======== The data

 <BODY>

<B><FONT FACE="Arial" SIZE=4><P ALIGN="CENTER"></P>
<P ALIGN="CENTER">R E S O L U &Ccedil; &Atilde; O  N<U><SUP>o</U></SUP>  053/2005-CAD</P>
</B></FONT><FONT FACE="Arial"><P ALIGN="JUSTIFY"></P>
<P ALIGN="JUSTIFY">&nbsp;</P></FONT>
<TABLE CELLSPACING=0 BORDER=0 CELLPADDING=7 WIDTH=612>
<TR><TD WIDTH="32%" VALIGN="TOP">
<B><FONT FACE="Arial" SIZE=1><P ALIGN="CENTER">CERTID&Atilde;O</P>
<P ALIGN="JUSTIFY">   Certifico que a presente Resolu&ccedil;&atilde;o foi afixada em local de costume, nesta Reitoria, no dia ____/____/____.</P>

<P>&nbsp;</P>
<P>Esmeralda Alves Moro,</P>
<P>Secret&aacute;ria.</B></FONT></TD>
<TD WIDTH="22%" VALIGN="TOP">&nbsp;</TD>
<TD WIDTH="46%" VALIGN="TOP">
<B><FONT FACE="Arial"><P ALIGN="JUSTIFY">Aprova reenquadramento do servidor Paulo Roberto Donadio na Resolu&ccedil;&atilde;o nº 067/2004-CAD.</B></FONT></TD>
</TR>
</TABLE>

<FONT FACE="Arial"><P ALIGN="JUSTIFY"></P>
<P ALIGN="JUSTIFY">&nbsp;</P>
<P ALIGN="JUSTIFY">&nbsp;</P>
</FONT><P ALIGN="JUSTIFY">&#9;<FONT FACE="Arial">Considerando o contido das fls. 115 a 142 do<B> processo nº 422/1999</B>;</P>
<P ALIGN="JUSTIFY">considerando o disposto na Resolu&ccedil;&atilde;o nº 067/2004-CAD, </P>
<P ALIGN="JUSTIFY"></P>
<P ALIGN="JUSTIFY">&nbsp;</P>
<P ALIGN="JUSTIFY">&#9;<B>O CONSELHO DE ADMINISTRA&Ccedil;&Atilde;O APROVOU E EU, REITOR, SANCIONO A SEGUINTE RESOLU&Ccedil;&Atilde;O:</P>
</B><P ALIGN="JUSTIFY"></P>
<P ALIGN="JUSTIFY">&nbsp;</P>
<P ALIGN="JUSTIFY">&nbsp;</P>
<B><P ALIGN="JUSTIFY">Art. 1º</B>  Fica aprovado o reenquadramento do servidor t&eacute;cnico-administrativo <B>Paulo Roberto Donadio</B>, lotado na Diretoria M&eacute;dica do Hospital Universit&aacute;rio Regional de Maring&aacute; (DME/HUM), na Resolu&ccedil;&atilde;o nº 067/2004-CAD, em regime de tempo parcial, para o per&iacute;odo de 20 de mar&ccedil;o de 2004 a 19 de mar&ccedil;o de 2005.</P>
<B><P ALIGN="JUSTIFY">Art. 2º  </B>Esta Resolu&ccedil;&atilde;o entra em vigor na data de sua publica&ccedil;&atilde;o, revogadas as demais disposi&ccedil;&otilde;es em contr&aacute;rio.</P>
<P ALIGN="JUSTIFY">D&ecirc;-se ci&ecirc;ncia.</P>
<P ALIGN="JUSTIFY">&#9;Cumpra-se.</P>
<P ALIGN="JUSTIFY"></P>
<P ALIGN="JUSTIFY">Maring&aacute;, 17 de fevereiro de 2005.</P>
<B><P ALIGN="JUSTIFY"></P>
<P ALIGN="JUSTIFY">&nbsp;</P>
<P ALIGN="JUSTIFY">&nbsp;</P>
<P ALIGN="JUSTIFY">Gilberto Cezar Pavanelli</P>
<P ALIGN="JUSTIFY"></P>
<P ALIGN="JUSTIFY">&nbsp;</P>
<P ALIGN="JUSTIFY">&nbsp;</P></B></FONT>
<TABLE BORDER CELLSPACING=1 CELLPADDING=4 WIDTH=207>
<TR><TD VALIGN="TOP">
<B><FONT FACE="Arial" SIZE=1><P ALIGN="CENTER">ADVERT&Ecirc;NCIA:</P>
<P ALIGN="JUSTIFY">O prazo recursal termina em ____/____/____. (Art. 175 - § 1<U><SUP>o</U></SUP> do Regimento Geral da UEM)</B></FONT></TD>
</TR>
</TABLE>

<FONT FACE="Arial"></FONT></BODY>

================

### Problem
From the records above, copy each line that contains the word "Arial".

### Result of the exercise
<B><FONT FACE="Arial" SIZE=4><P ALIGN="CENTER"></P>
</B></FONT><FONT FACE="Arial"><P ALIGN="JUSTIFY"></P>
<B><FONT FACE="Arial" SIZE=1><P ALIGN="CENTER">CERTID&Atilde;O</P>
<B><FONT FACE="Arial"><P ALIGN="JUSTIFY">Aprova reenquadramento do servidor Paulo Roberto Donadio na Resolu&ccedil;&atilde;o nº 067/2004-CAD.</B></FONT></TD>
<FONT FACE="Arial"><P ALIGN="JUSTIFY"></P>
</FONT><P ALIGN="JUSTIFY">&#9;<FONT FACE="Arial">Considerando o contido das fls. 115 a 142 do<B> processo nº 422/1999</B>;</P>
<B><FONT FACE="Arial" SIZE=1><P ALIGN="CENTER">ADVERT&Ecirc;NCIA:</P>
<FONT FACE="Arial"></FONT></BODY>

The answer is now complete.